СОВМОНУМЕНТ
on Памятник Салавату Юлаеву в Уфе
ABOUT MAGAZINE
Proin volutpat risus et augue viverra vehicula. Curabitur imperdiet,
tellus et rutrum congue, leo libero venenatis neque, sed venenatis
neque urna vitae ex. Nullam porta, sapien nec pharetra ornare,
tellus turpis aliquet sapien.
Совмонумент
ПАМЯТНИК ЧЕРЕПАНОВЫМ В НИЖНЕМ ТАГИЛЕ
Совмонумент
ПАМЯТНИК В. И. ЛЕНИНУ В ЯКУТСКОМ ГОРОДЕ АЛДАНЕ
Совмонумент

::::

**DESCRIPTION OF THE TASK**
Rewrite the records above with every occurrence of "ABOUT MAGAZINE" changed to "ABOUT THIS MAGAZINE", leaving everything else unchanged.

**TASK RESPONSE**
СОВМОНУМЕНТ
on Памятник Салавату Юлаеву в Уфе
ABOUT THIS MAGAZINE
Proin volutpat risus et augue viverra vehicula. Curabitur imperdiet,
tellus et rutrum congue, leo libero venenatis neque, sed venenatis
neque urna vitae ex. Nullam porta, sapien nec pharetra ornare,
tellus turpis aliquet sapien.
Совмонумент
ПАМЯТНИК ЧЕРЕПАНОВЫМ В НИЖНЕМ ТАГИЛЕ
Совмонумент
ПАМЯТНИК В. И. ЛЕНИНУ В ЯКУТСКОМ ГОРОДЕ АЛДАНЕ
Совмонумент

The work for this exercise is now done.